Supplanting Another Engineer

Case Number: 
Case 64-9
Year: 
1964
Facts: 

Engineering firm "A" entered into a contract with a state highway department in 1957 for a feasibility study and report for a bridge over a navigable river as part of the interstate highway system. The contract was for a feasibility study and to take appropriate steps to secure a permit to build the bridge, as required by Federal law. Discussion with the Federal agency during the course of the feasibility study revealed that it would not be possible to obtain a permit because of conflicting work then being performed. Consequently, the feasibility study was not completed at the time and the project became inactive until early 1963. At that time the impediment to the permit had been eliminated and firm "A" renewed its efforts, completed the feasibility study, participated in a hearing, and was successful in having the permit issued in 1964. The 1957 contract contained the following provision:

"The above-mentioned fee is agreed upon with the understanding that, if the construction of this project ever proceeds beyond the making and publishing of the above-mentioned report, the Engineers will be given an opportunity to submit to said Department (of highways) and the other agencies involved in a mutually satisfactory agreement for the use and services of the Engineers in connection with such additional work."

Engineering firm "A" was not given an opportunity to negotiate the design contract and was advised after the permit had been issued that the state highway department was considering retaining engineering firm "B" for the design of the bridge. Firm "A" contacted firm "B" and advised it of the 1957 contract and quoted the above-cited contract language, suggesting that firm "B" no doubt had been unaware of the previous contract and that upon being advised of this fact should withdraw from consideration for the design contract. Firm "B" replied that it had contacted the state highway department early in 1964 upon learning of the pending project and at that time was assured that no commitments had been made for the engineering work and that firm "B" would be given consideration along with several other firms. Firm "B" also denied having had any knowledge of the 1957 contract at the time it contacted the state highway department. Subsequently a contract for design of the bridge was awarded to firm "B".

Question(s): 

Was firm "B" ethically obligated to withdraw its offer to perform the engineering services upon being advised of the 1957 contract with firm "A"?

Discussion: 

We have previously discussed at some length the application of the language of Section 11 (a), particularly with regard to the meaning of "definite steps," holding that this language "means that the engineer has been informed by the client that he has been selected to negotiate an agreement for a specific project." (See BER Cases 62-10 and 62-18). In Case 62-18 we concluded that "definite steps" had not been taken in the absence of any showing that the client specifically intended to retain the engineer for the later work. Also, in that case the facts stated that there was no evidence or indication that the engineer could expect the municipality to necessarily retain him for further work on the same project if it was later determined to proceed. It is also of some materiality that the competing engineer in that case had been "called in" by the city council.

In the case before us the facts are essentially different.
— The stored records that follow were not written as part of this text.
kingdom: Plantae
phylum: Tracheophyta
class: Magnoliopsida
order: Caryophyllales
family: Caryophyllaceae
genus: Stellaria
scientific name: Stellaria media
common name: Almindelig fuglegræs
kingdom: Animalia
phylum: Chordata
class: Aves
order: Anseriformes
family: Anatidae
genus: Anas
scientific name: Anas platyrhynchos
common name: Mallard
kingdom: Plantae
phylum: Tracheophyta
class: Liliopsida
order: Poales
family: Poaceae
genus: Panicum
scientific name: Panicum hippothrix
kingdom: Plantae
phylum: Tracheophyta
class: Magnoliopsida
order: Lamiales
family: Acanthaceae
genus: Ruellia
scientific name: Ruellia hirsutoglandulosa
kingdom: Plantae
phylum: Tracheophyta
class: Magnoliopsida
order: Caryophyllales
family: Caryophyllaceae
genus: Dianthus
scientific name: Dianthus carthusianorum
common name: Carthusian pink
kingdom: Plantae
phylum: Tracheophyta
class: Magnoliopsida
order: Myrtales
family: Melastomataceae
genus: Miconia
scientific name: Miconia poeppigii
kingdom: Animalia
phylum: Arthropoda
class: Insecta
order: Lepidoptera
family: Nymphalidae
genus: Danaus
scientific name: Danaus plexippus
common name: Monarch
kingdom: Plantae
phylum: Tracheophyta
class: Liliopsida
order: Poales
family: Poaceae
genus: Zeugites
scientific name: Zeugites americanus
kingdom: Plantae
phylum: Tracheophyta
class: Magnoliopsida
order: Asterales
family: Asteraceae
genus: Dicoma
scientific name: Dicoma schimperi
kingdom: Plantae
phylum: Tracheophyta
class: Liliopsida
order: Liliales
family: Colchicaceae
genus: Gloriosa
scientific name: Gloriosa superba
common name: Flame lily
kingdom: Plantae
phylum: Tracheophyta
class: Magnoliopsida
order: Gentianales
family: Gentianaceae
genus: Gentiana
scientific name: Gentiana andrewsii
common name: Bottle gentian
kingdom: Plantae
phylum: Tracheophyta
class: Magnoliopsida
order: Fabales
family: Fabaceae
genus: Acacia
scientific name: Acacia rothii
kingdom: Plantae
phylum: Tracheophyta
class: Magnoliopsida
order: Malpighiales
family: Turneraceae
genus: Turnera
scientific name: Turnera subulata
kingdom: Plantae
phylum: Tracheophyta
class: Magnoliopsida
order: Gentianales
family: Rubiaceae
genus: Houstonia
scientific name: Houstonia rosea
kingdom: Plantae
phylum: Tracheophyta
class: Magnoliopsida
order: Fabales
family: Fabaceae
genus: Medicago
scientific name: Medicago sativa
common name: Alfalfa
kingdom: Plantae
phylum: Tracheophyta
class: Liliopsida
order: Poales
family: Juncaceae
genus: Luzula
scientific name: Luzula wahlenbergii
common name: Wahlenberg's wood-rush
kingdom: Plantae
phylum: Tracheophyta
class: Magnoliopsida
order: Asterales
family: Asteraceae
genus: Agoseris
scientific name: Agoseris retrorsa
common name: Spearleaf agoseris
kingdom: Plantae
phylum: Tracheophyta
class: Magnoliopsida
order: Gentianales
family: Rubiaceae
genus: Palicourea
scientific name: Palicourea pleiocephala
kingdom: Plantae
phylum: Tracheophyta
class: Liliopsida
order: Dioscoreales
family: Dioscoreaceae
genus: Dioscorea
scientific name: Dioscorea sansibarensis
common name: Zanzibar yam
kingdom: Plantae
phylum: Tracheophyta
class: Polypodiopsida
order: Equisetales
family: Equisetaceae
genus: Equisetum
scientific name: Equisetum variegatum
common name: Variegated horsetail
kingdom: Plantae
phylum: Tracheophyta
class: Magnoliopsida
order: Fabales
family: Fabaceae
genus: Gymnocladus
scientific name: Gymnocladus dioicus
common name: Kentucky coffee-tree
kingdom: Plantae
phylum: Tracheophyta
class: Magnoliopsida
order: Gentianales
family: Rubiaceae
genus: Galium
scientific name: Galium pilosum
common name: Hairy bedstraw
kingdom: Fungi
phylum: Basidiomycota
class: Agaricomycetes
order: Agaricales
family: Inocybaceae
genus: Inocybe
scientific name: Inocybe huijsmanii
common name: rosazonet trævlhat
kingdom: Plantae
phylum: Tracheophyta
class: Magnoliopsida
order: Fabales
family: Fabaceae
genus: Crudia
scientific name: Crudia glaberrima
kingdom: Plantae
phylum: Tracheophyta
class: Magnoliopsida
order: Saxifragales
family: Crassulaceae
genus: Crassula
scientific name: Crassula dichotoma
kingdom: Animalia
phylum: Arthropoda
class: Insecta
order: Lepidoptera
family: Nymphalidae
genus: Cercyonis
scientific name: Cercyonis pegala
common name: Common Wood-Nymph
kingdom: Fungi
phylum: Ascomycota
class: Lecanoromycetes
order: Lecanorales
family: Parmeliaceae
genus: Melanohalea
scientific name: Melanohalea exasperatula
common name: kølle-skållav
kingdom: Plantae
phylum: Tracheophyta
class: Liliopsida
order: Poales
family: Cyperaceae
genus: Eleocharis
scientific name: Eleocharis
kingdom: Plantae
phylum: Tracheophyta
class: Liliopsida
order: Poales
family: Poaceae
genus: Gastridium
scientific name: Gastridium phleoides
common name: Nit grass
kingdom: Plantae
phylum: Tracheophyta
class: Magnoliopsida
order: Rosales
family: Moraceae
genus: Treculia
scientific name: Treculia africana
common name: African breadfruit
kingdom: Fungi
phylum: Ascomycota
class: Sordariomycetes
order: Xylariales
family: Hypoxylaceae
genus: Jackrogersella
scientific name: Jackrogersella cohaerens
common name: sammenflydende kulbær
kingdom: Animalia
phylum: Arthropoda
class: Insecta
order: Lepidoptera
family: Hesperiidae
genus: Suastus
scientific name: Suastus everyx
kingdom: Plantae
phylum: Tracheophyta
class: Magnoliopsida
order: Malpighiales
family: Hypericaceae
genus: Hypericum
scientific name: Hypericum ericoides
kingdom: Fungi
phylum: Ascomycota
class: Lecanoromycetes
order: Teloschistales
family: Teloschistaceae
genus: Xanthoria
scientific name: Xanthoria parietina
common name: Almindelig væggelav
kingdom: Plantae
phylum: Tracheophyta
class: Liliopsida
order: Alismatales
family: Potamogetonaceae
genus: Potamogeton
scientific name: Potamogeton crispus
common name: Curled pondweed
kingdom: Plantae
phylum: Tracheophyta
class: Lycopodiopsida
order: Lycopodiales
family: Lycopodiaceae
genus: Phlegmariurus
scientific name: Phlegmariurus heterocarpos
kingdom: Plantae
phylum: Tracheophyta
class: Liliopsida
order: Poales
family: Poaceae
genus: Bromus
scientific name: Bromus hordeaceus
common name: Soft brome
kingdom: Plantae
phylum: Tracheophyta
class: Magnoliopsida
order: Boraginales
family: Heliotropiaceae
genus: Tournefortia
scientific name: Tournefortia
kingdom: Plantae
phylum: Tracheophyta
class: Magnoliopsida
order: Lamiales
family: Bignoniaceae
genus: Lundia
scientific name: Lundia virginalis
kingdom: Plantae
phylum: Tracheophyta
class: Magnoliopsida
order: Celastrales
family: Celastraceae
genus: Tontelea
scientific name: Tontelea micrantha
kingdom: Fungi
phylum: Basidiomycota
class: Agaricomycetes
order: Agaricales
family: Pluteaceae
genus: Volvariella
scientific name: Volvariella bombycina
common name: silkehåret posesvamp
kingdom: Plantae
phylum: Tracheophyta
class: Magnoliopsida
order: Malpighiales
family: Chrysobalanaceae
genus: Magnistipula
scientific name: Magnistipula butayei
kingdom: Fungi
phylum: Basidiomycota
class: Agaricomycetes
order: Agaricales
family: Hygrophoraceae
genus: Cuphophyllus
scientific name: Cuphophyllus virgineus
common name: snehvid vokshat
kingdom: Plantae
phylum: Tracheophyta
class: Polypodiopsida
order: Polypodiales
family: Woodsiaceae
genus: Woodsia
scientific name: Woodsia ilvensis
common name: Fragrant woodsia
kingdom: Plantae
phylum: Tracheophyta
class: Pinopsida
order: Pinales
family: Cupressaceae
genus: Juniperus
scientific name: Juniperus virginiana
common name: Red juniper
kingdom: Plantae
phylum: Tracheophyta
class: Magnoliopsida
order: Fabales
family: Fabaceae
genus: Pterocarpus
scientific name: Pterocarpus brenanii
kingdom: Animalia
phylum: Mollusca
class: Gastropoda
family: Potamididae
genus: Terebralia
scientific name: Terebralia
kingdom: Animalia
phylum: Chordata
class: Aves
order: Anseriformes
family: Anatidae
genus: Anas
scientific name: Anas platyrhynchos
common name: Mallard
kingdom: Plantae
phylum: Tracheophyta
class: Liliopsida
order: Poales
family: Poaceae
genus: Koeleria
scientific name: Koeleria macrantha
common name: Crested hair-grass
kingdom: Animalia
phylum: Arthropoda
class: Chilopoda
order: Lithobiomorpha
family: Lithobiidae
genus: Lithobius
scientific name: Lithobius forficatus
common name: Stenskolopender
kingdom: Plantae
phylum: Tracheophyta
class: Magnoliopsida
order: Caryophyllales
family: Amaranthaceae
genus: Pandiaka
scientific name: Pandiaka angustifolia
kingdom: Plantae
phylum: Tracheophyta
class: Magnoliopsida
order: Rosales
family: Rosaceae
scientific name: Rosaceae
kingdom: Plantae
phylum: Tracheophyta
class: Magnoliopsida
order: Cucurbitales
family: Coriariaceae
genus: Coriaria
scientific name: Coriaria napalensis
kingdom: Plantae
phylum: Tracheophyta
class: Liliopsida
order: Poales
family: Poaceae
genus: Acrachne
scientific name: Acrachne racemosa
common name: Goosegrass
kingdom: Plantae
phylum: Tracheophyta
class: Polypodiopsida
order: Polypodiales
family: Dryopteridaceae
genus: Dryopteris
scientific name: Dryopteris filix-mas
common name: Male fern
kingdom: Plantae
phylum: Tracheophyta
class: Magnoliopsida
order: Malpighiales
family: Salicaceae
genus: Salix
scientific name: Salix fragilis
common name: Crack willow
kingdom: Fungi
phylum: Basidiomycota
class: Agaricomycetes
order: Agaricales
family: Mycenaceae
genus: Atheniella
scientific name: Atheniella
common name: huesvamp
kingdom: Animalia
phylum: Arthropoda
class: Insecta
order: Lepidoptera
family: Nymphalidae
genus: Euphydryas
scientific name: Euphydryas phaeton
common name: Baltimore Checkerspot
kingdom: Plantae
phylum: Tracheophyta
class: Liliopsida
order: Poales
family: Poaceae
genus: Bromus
The language of the 1957 agreement with firm "A" can only be read as a specific intention that the firm would be retained for the design when and if the project proceeded, subject to the negotiation of "a mutually satisfactory agreement."

Firm "B" acted properly in contacting the state agency to request consideration of its qualifications for the work prior to becoming aware of the 1957 contract and the apparent intent that the state would employ firm "A". However, upon being advised of the facts prior to the selection of a firm, we must conclude that firm "B" had an obligation under Section 11 (a) to specifically withdraw its request for consideration pending a decision by the state agency on the retention of firm "A". The proper course of action of firm "B" would have been to advise the state agency that it had learned of the prior agreement, and particularly the quoted contract language, and that under the Code of Ethics it was not in a position to maintain its offer of services unless the state agency made an official decision that it had determined not to negotiate with firm "A", or that the negotiations with firm "A" had been unsuccessful and that firm "A" had been dismissed from further consideration.

Reverting to our discussion in Case 62-18, we said the engineer could not be considered as displaced on the project under these circumstances "because he neither held a contract for the project, nor could he reasonably assume that he would be retained by the city council because he had performed the earlier study several years previously." (emphasis added) . In the present case, the opposite is true. Firm "A" could reasonably assume that it would be retained and it did have a contract containing this intent.

It is not our function to evaluate the legal rights of firm "A" under the contract language, but it may be noted that part of the consideration for the preliminary phases may have been the "understanding" that the firm would be given an opportunity to negotiate an agreement for the additional work.

Note: The fiollowing Code section no longer exists:

Code of Ethics-Section 11(a)- "The Engineer will not attempt to supplant another engineer in a particular employment after becoming aware that definite steps have been taken toward the other's employment."

Conclusion: 

Firm "B" was ethically obligated to withdraw its offer to perform engineering services for the project upon learning of a prior agreement indicating that firm "A" was to be retained for the same services, subject to the negotiation of a mutually satisfactory agreement, unless officially advised by the state agency that firm "A" would not be considered, or that an agreement had not been reached and that firm "A" had been dismissed from further consideration.